I thought: My god, I have to go home. What am I doing waiting here for a man I don’t know. What do I think is going to happen?

And as I headed toward the door, you know, of course, what happened. There he was, just coming in. So I stopped and stood there, let him come toward me. I told him I was just about to leave. That I had been waiting so long. I told him I was crazy to come out here and crazy to wait as long as I had, and couldn’t he have called so that I didn’t have to just sit there waiting like a fool, like a crazy, hollowed-out shell of a woman who has nothing inside her but dust and ash.

And he said I’m so sorry. Please don’t go. He said: Please stay.

Please. Stay.

And so I did. 

and the fading light

From her bed, the woman dictates to her daughter.

She says: Write this down. And when I am gone, take it to him. Promise me that you will find him. Promise this.

Do you know that still you come to me in dreams? Do you know that you stand here near the bed and you feed me ripe persimmons? You bring me anjou pears. Plump purple figs.

I tell you bring the chair here and you do. You sit by my bed and read to me from the books you love. You bring your mouth close to my ear so that I can hear you even when you whisper. And you whisper when you say the words you love most.

You say: “and the body is dedicated / to you full of armfuls of you.”

You say: “ecstaticness”

You whisper: “and the sea / with no reason, swells, and the river, from it, grows / and falls and the bridge over which even Hart Crane / could not throw himself today, draws cars and trains / and cars and trains and cars and trains over / the water, calls them deep into the hapless city.”

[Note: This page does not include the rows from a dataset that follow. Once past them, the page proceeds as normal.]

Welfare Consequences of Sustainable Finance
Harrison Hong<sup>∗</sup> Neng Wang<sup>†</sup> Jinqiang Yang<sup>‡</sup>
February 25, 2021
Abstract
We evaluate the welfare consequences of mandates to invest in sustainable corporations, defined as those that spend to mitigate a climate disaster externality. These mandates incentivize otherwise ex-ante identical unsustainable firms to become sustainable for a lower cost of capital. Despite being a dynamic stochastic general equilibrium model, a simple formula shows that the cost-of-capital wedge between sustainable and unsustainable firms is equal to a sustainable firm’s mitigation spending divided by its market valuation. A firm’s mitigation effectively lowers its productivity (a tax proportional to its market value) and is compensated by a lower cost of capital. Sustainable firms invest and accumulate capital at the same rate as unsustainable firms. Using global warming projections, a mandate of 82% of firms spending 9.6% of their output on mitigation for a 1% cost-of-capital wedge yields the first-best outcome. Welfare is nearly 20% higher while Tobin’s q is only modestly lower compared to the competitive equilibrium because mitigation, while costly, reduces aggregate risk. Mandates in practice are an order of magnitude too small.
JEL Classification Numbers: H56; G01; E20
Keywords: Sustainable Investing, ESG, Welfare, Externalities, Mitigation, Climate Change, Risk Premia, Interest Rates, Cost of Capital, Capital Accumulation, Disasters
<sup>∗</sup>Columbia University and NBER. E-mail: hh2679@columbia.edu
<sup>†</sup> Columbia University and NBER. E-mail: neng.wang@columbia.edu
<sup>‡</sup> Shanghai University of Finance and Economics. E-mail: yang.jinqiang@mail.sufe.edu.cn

Are you writing, daughter?

Yes.

I walk through the rooms of my house, down the long hallways. There are corridors I have not seen before. It is like this house is not my house. What is behind this door, I wonder. As if I have not known it my whole life.

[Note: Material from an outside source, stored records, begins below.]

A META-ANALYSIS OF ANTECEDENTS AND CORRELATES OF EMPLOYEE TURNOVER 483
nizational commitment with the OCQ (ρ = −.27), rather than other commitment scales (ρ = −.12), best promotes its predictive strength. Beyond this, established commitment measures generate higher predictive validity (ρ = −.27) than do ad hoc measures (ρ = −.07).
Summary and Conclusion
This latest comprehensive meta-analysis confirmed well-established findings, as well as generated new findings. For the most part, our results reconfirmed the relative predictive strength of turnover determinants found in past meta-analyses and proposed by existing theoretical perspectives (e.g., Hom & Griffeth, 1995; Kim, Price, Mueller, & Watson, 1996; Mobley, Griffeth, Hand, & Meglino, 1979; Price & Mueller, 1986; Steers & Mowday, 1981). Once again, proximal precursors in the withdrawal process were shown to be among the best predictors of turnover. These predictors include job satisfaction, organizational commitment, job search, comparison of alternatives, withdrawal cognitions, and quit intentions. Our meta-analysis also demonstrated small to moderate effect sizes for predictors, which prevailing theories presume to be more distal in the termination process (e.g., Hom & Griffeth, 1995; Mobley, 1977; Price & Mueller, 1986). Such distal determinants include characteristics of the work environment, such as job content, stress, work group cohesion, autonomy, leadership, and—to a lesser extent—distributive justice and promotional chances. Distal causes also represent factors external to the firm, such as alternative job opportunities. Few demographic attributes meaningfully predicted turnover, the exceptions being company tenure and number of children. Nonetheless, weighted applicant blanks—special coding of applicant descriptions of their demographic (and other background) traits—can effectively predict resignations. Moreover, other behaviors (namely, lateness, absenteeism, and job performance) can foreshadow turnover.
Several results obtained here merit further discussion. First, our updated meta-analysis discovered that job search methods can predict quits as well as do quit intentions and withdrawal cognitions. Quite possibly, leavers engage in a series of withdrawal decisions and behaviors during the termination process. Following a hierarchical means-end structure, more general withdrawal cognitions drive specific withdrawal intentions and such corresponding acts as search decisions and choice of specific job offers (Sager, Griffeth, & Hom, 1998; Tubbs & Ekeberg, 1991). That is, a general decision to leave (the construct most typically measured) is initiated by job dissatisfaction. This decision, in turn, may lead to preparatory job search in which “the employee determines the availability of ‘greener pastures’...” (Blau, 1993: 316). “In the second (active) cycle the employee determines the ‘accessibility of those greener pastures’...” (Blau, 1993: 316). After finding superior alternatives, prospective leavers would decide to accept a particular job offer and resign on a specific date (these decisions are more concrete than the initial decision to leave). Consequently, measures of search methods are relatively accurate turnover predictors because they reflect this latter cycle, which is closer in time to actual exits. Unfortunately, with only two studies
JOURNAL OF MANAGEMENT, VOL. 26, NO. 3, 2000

Outside the window of this room – this room where in dreams you come to me – there are forsythia bushes – wild and leggy branches reaching out in all directions. They are bare now, save for a yellow bud or two that remains – clinging – a last gesture of hope in this cold. This cold that is now settling in to this city. The long days of summer are gone. We are left with cold and the yellow buds that still cling to these branches. A reminder that once there were blooms here. The fallen leaves collect and swirl along the ground. A brittle papery sound. I can hear them sometimes if I am very still.

Do you remember the summer? Do you remember the way the heat of it settled into our skin? The salt and sand of days spent by the ocean, where we watched as the light faded? Didn’t it seem like those days would never end? That we could hold them somehow in our hands?

And the fading light.

But the nights too had their glow. Didn’t we stretch out the hours?

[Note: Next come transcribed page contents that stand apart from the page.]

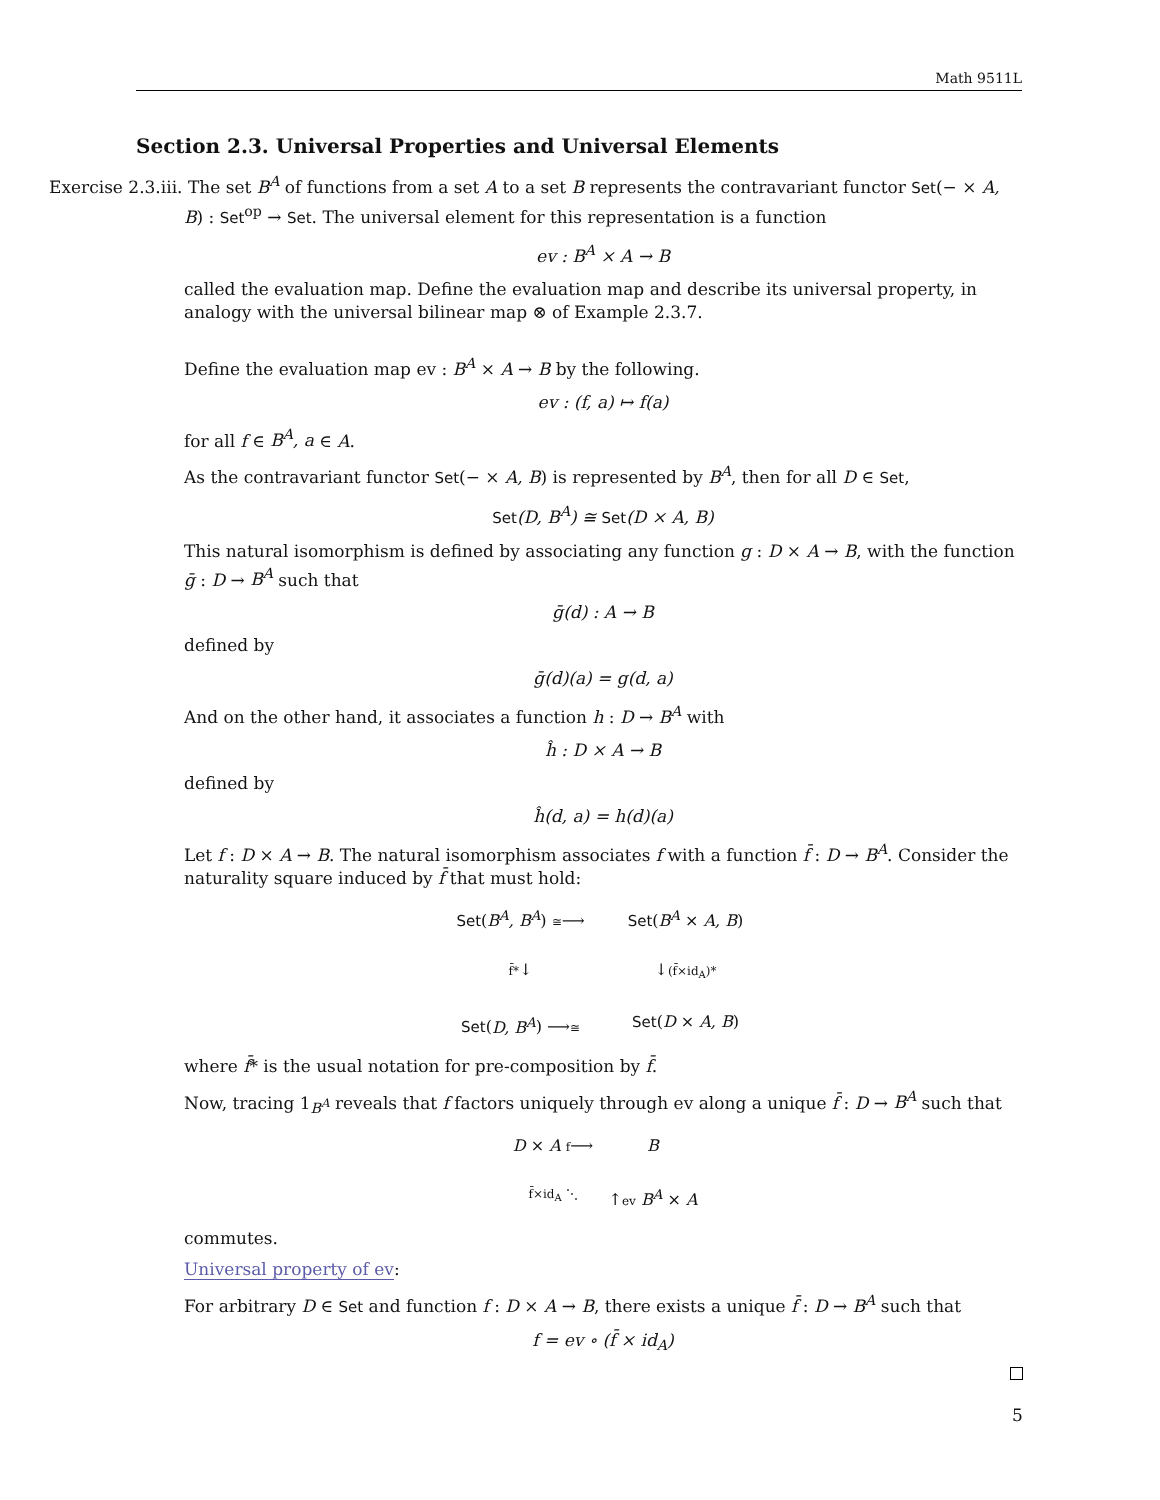Math 9511L
Section 2.3. Universal Properties and Universal Elements
Exercise 2.3.iii. The set B<sup>A</sup> of functions from a set A to a set B represents the contravariant functor Set(− × A, B) : Set<sup>op</sup> → Set. The universal element for this representation is a function
ev : B<sup>A</sup> × A → B
called the evaluation map. Define the evaluation map and describe its universal property, in analogy with the universal bilinear map ⊗ of Example 2.3.7.
Define the evaluation map ev : B<sup>A</sup> × A → B by the following.
ev : (f, a) ↦ f(a)
for all f ∈ B<sup>A</sup>, a ∈ A.
As the contravariant functor Set(− × A, B) is represented by B<sup>A</sup>, then for all D ∈ Set,
Set(D, B<sup>A</sup>) ≅ Set(D × A, B)
This natural isomorphism is defined by associating any function g : D × A → B, with the function ḡ : D → B<sup>A</sup> such that
ḡ(d) : A → B
defined by
ḡ(d)(a) = g(d, a)
And on the other hand, it associates a function h : D → B<sup>A</sup> with
ĥ : D × A → B
defined by
ĥ(d, a) = h(d)(a)
Let f : D × A → B. The natural isomorphism associates f with a function f̄ : D → B<sup>A</sup>. Consider the naturality square induced by f̄ that must hold:
Set(B<sup>A</sup>, B<sup>A</sup>) ≅⟶
Set(B<sup>A</sup> × A, B)
f̄*↓
↓(f̄×id<sub>A</sub>)*
Set(D, B<sup>A</sup>) ⟶≅
Set(D × A, B)
where f̄* is the usual notation for pre-composition by f̄.
Now, tracing 1<sub>B<sup>A</sup></sub> reveals that f factors uniquely through ev along a unique f̄ : D → B<sup>A</sup> such that
D × A f⟶
B
f̄×id<sub>A</sub> ⋱
↑ev B<sup>A</sup> × A
commutes.
Universal property of ev:
For arbitrary D ∈ Set and function f : D × A → B, there exists a unique f̄ : D → B<sup>A</sup> such that
f = ev ∘ (f̄ × id<sub>A</sub>)
5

You whisper: “incandescent.”

They were building a bridge that summer. At night, the sound of jackhammers pierced the stillness. Short bursts of it would wake me. I would sit up, stunned by the white light in the distance. One night, I got out of bed. Went downstairs to the kitchen. To the sink for a glass of water. Out the kitchen window, I saw a woman sweeping at the ground with a broom in the yard next door. She was illuminated by the light that spilled from her house and I watched her there as she shuffled back and forth moving her broom across the pavement.

Where did you go?

In those long months and years when we did not speak. Not a phone call, not a letter, not a postcard with only a stamp on it and my name. Or yours. Where were you? What did you see? What did you think as you moved through your days? Was it my voice that you carried with you?

When you come, bring me pears. Bring me the softest persimmons you can find. And we will share them here, in this room.

Together, we will eat until we can no longer remember hunger.

I am tired. I sleep lightly. I think I hear wind even when there is none. And rain. I hear rain fall all the time.